──────── Extract

The Volkswagen Worker range covers the 8 Tonne to 31 Tonne (GVW) category in the Volkswagen Caminhões e Ônibus range.

- 17 model variants.
- 9 are Electronic Engines 5 Cummins & 4 MWM all Common Rail Diesel Engined.
- 8 Mechanical Engines 4 Cummins and 4 MWM.
- The majority of the Worker range has been driven on 3 Continents & 30 Countries in the Toughest Conditions e.g. South America.

==Specs and range==
The 1st number before . = the Gross Vehicle Weight the 2nd number = the Horsepower rating.

────────────────
──────── Information shown

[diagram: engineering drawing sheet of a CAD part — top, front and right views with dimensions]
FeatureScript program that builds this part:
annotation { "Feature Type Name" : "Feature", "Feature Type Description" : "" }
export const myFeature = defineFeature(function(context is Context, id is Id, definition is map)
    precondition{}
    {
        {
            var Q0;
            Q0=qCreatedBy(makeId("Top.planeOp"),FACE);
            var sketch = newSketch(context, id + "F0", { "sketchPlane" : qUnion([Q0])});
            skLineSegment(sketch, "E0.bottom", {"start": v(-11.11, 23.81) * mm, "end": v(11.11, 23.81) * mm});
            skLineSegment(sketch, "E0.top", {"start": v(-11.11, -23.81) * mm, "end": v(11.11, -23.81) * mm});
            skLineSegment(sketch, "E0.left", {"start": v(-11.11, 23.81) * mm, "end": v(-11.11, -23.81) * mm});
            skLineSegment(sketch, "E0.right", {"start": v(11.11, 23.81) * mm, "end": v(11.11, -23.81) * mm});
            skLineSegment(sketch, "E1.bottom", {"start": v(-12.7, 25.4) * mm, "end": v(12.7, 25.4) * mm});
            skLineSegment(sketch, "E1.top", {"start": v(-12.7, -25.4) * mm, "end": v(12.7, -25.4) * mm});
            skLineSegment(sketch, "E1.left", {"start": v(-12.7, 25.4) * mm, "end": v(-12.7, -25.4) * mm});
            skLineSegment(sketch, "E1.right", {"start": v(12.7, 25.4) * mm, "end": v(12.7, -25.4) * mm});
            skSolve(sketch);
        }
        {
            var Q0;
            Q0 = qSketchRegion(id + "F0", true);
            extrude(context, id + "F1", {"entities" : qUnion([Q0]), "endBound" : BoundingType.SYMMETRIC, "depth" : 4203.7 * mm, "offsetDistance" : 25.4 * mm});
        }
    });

────────────────

→ Directions
1/ Write out everything in the Volkswagen Worker text from "The Volkswagen Worker" down to "Cummins and 4 MWM.", word for word.
2/ Based on the Volkswagen Worker text, is each statement true? Answer yes or no, and quote the words that decide it. (a) The range includes 17 model variants. (b) All of the mechanical engines are made by Cummins. (c) The range covers the 8 Tonne to 31 Tonne GVW category.
Rely only on the Volkswagen Worker text, not on the data.

→ Answer set
1/
The Volkswagen Worker range covers the 8 Tonne to 31 Tonne (GVW) category in the Volkswagen Caminhões e Ônibus range.

- 17 model variants.
- 9 are Electronic Engines 5 Cummins & 4 MWM all Common Rail Diesel Engined.
- 8 Mechanical Engines 4 Cummins and 4 MWM.

2/
(a) Yes: "17 model variants."
(b) No: "8 Mechanical Engines 4 Cummins and 4 MWM."
(c) Yes: "covers the 8 Tonne to 31 Tonne (GVW) category"